Last Updated: 2013-05-22 16:10:59 UTC
by Adrien de Beaupre (Version: 1)
In my day job I spend about 90% of my time on the red team, performing vulnerability assessment and penetration testing. The rest is spent on threat research, incident response, and digital forensics. Interacting with clients as a consultant I often hear what I term 'interesting' responses. When a penetration tester calls something interesting you should probably pay attention :)
The IDS only listens external to the firewall? SharePoint is directly exposed to the Internet? The WAF protects against attacks therefore we don't have to fix the application? The VMs are all physically on the same host? The DMZ and the internal VLAN are physically on the same switch? You don't bother with privilege escalation patches? All quite interesting.
One of the responses I have heard multiple times is that privilege escalation vulnerabilities are a low priority because they require the attacker have local access. Meaning that that would be very difficult to pull off, therefore we don't have to worry about it. This also assumes that every single account holder is 100% gruntled all of the time, and that nobody ever makes a mistake. Meaning that we can trust everyone who accesses our networks and applications. Which I also find to be 'interesting' :)
There are multiple types of privilege attacks. The first is privilege escalation, where someone who has valid credentials or means to access a network or application can raise their level of access to a more privileged level. Like getting root on a Unix system for example, or becoming Domain admin before lunch on day 1, or assuming a higher role within an application. Impersonation attacks are similar however they entail becoming a different user, often with the same level of privilege, but with way more money in their account :) which soon finds its way to a non-extradition treaty country.
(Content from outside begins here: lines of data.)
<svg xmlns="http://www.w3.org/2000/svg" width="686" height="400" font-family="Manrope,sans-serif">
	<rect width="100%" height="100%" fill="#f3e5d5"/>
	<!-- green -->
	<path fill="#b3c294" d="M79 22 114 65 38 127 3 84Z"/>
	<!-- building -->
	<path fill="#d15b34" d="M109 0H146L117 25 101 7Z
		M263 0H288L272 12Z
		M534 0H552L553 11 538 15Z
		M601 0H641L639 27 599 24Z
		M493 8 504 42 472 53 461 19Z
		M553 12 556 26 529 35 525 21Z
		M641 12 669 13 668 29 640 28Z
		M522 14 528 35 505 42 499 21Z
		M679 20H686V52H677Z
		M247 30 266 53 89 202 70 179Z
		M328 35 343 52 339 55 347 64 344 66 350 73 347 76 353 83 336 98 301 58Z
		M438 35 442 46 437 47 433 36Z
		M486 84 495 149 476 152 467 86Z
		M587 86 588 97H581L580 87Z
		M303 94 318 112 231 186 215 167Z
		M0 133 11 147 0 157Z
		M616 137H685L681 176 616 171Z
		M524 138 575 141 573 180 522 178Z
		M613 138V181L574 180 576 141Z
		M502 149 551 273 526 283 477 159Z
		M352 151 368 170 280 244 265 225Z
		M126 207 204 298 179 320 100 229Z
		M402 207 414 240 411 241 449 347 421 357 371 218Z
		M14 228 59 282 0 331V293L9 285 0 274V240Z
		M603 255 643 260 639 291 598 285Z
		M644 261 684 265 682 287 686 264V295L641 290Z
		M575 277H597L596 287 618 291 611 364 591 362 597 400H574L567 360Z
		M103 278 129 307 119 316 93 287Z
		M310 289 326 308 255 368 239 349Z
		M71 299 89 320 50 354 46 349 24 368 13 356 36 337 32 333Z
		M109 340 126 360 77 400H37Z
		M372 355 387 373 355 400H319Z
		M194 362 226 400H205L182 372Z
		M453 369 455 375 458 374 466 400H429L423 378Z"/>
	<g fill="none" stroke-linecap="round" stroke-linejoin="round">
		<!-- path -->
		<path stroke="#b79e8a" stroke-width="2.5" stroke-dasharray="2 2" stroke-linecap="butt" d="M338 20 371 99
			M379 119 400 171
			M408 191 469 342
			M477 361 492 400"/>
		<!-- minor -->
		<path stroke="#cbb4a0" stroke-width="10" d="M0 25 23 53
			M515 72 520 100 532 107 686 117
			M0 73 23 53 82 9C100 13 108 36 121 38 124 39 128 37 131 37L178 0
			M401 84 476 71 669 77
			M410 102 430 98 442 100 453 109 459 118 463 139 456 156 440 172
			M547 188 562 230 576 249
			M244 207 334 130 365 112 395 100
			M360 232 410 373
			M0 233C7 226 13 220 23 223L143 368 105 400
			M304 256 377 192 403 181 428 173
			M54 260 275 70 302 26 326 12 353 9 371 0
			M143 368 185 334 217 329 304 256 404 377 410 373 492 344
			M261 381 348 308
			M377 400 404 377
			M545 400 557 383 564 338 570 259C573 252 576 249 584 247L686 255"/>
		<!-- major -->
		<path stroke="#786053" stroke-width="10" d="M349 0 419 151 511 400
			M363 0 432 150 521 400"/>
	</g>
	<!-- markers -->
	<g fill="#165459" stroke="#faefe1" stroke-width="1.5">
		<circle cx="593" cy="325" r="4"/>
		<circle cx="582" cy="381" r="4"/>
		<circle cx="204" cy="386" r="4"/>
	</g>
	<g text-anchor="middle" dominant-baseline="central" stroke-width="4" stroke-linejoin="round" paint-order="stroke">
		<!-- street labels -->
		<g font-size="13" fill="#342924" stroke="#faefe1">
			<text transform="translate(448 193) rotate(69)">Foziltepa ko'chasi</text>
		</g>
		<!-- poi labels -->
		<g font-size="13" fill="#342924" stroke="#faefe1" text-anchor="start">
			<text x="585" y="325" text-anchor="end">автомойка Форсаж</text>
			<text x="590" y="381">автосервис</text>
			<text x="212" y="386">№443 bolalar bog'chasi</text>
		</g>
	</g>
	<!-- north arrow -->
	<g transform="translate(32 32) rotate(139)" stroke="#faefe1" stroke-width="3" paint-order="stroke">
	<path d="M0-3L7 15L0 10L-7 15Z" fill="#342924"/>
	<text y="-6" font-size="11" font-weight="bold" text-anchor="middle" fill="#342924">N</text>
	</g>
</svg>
If the major difference between a remote exploit and a local one is that a network connection is required for the former, and not for the latter, does this mean that local priv escalation attacks cannot be performed across the network? Actually no. If an attacker can gain access to a system through a client side exploit, they may then effectively become the local user, and escalate to local system. Local system priv on a Windows computer is just a hop, skip, and jump away from being Domain administrator.
In a recent discussion about the priority to be assigned to patch one comment was "It's only a privilege escalation!". Yes, you are correct, and that is an interesting statement was my response.